Bill Evans appeared as a special guest during the second year of the festival, which is devoted primarily to European jazz; he was, as they say, a smash, for reasons that are immediately apparent when you listen to this album. He knocked the audience out. But then, they knocked him out. Audiences tend to get the performances they deserve, and this is particularly true in Bill's case.

Everything in the atmosphere was conducive to fine performance. Bill arrived ahead of time and took it easy for a while. ( I'd been there three weeks and I was practically asleep by then. One day Bill and I went through the Chateau de Chillon, made famous by Lord Byron in that poem so many of us had to memorize ( at least in part in school. I bashed my knee on a cannon the minute we were inside and fell groaning to the floor. "That really hurts," Bill said, in what struck me in my agony as being a paradigm of understatement. I swore a little and limped on. We examined the dungeon where Bonivard had been held prisoner, chained to a pillar for four years. Bill and I decided that the acoustics made the place unsuitable for concerts; it was probably ex cellent in its day for screaming. We puttered through ancient chambers and examined a secret passage or two and a few beds wherein many a noble affair undoubtedly was consummated. We discovered a third floor room which had a bench against the wall, wherein were cut two holes. "What's that?" I said, as Bill and I peered down the holes to the rocks and Lac Leman far, far below.
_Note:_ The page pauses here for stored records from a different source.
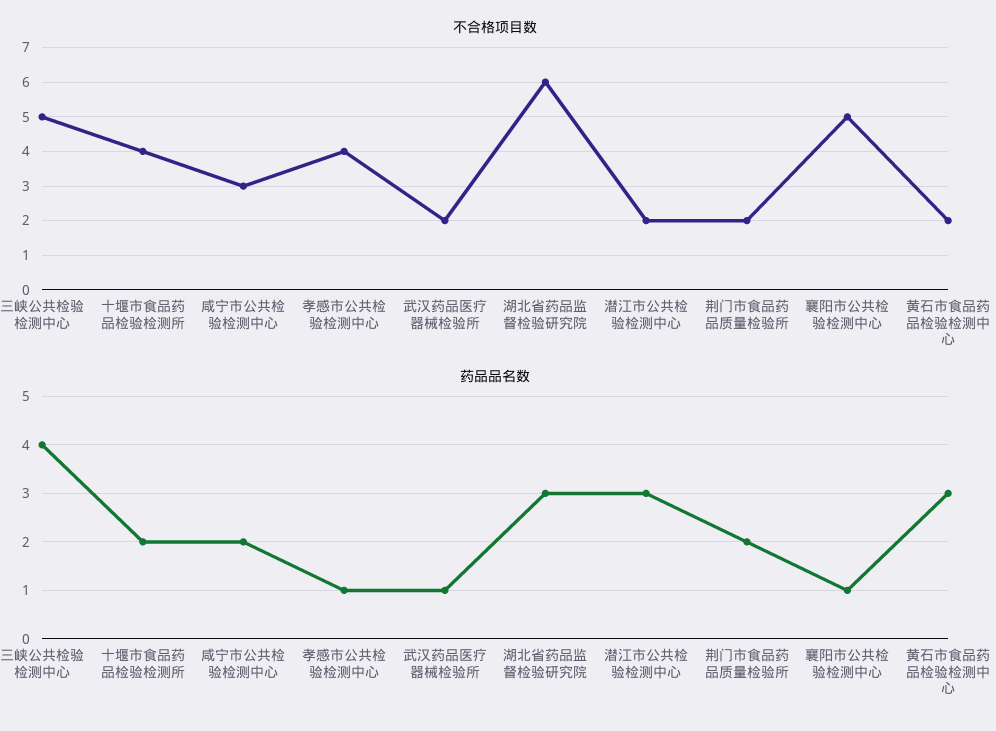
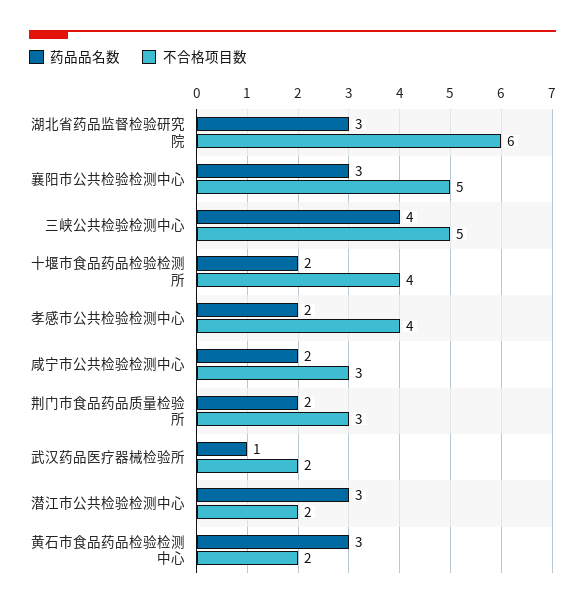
不合格项目数, 荆门市食品药品质量检验所: 2 -> 3
药品品名数, 孝感市公共检验检测中心: 1 -> 2
药品品名数, 襄阳市公共检验检测中心: 1 -> 3

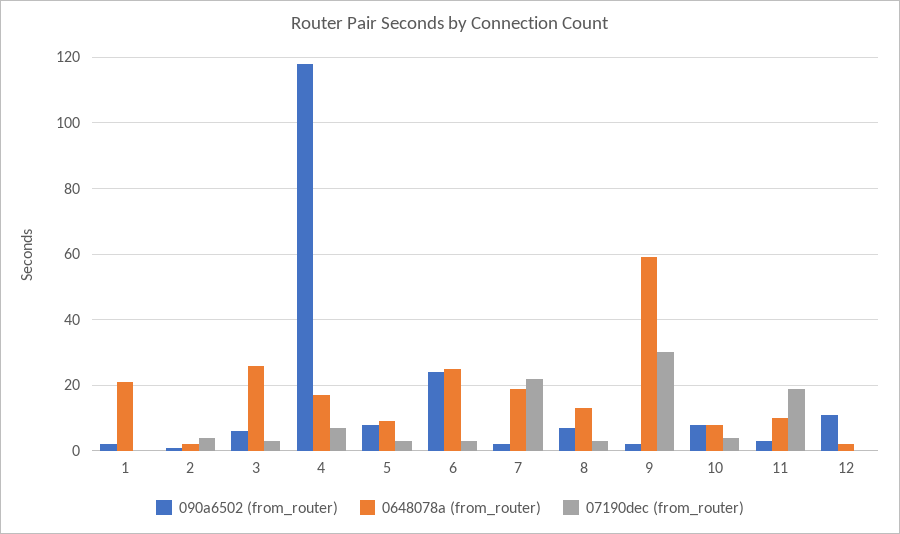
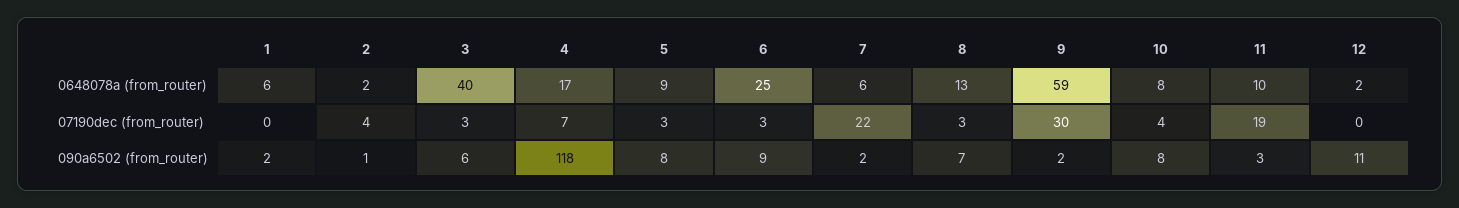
0648078a (from_router), 1: 20 -> 6
0648078a (from_router), 3: 25 -> 40
090a6502 (from_router), 6: 25 -> 9
0648078a (from_router), 7: 20 -> 6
Suddenly we started to laugh. Bill said, "Man, that has to be the world's highest latrine!" We came across a sign that confirmed this insight. It was authentic. Antique. Sixteenth Century, or some such. Life goes on.

The next day, Eddie Gomez, Helen Keane (Bill's manager and producer) and I went for a ride on the cog railway to the top of Rochers de Naye, about seven thousand feet up. Bill copped out of that trip, which turned out to be shrewd: the train kept going in and out of clouds. When occasionally the grey mist cleared, and I looked down, I got a slight case of the queasles. But thanks to all that fog, I got an insight into Eddie's phenomenal bass playing. There being little else to do but talk, we did. "It's a question of conception, more than technique, I believe," Eddie said. "I think of the instrument as if it were a horn."
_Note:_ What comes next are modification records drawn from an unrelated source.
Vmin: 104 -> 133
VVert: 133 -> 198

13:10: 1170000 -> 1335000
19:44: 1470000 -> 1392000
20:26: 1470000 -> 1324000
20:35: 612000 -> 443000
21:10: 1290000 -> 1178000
At last it came time for the trio to play. The festival was held in the nightclub (as big as a concert hall) of the Montreux Casino, an old time pleasure palace. The sound system was excellent, and there was a closed-circuit television set-up that made it possible for anyone, any where in the room, to see close-ups of Bill's or Eddie's hands during performance. I have never seen more intelligent audience attention. Yet it was not the I'm-cool-baby-I-don't-get-excited brand of quiet that became a minor curse to jazz a few years ago. On the contrary, at the end of each number the audience exploded in applause so stormy and extended that it had to be heavily edited in the mastering of this recording.

Bill's performance was one of the best I've ever heard from him. He and Eddie played with more aggressive drive than ever before; with more exuberance, more happiness. The brooding, introspective side of Bill's music is well represented on records. The bright side has been too little heard; but it's here in this album.
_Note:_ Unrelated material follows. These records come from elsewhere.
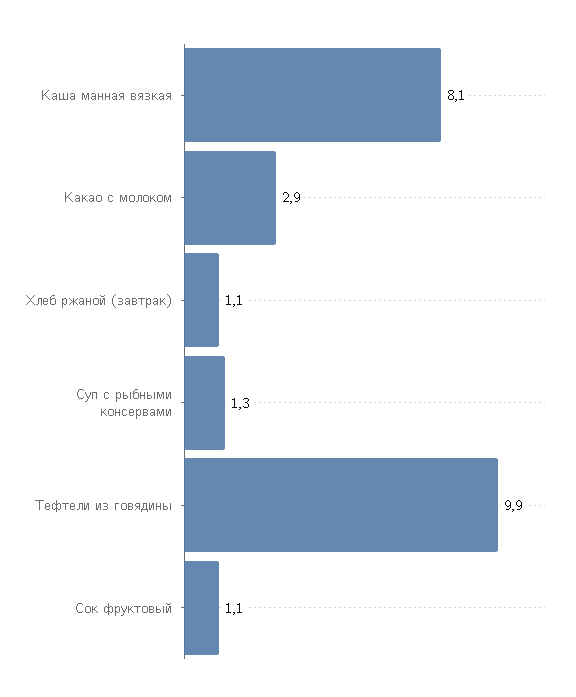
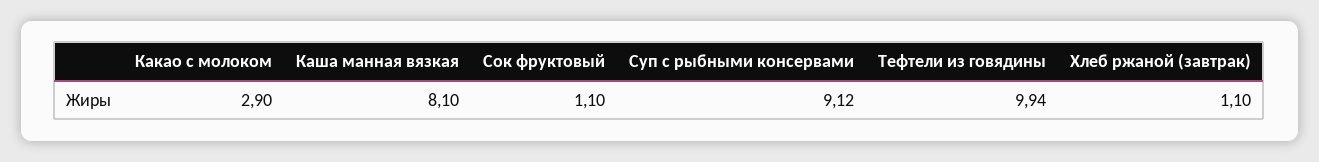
Суп с рыбными консервами: 1.3 -> 9.12

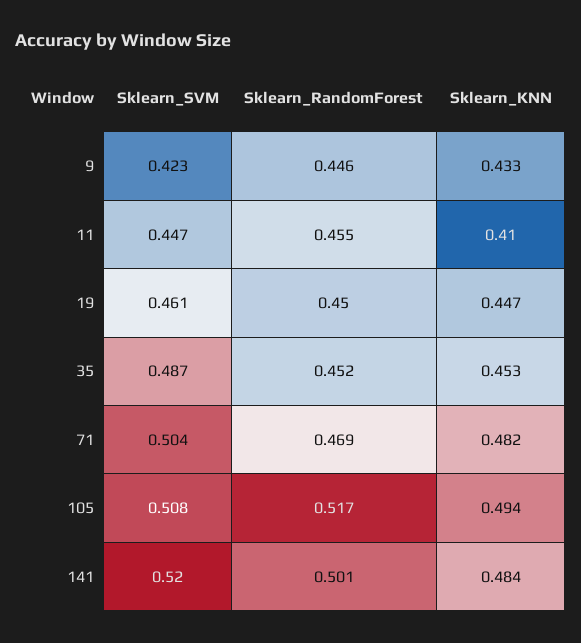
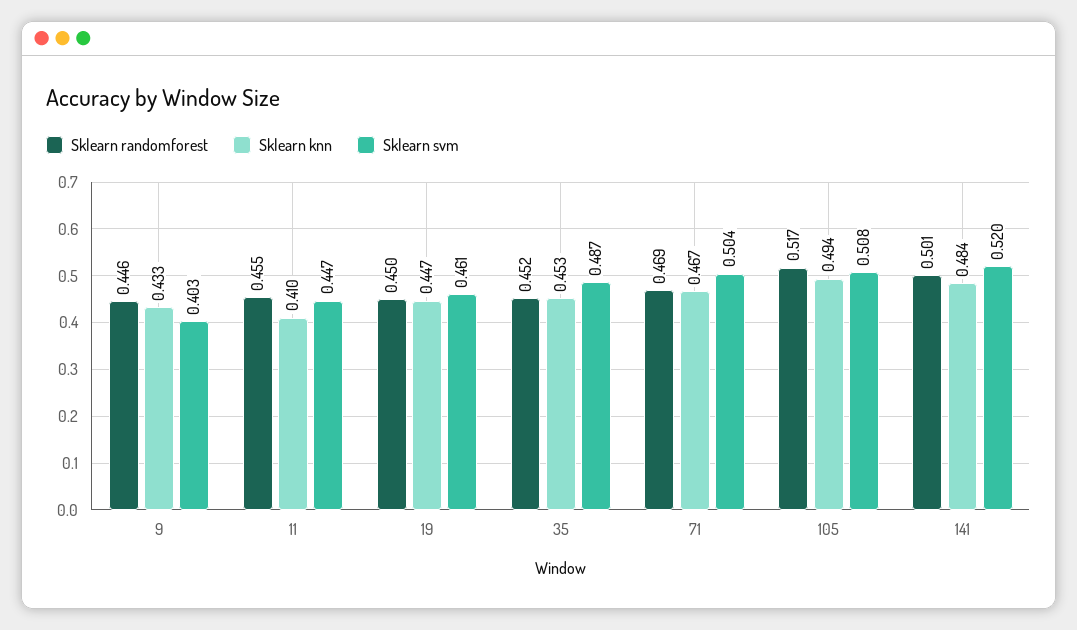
Sklearn_SVM, 9: 0.423 -> 0.403
Sklearn_KNN, 71: 0.482 -> 0.467

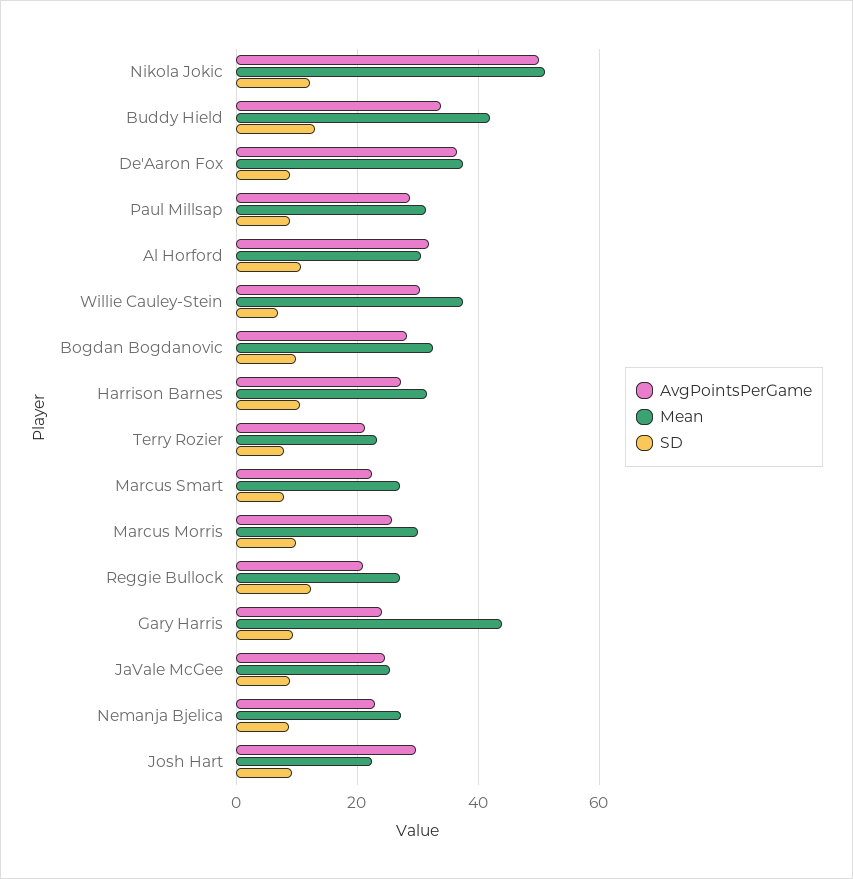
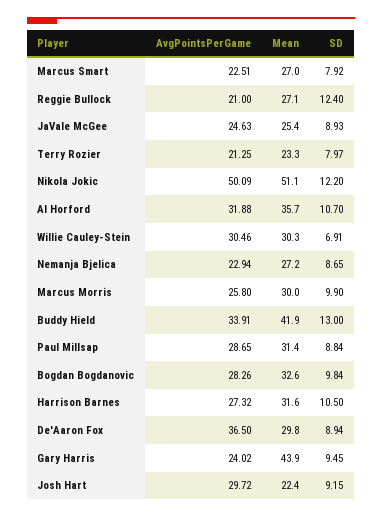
Mean, De'Aaron Fox: 38 -> 29.8
Mean, Al Horford: 30 -> 35.7
Mean, Willie Cauley-Stein: 38 -> 30.3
While they were working, Helen Keane was in an improvised control room downstairs with Pierre Grandjean, a sensitive young engineer from Radio Suisse Romande, getting it on tape. Everything the trio played in the concert, excepting one number omitted because the album would have run too long, is here. It's heard in the same order as it was in the concert.

The voice you hear introducing the trio is that of Ceo Voumard, who is in charge of jazz for Radio Suisse Romande and acted as musical co-ordinator of the festival. Ceo, a former pianist ( and a very good one said afterwards, "Tonight I am taking up the piano again."

I suppose that was the best compliment Bill got at the festival.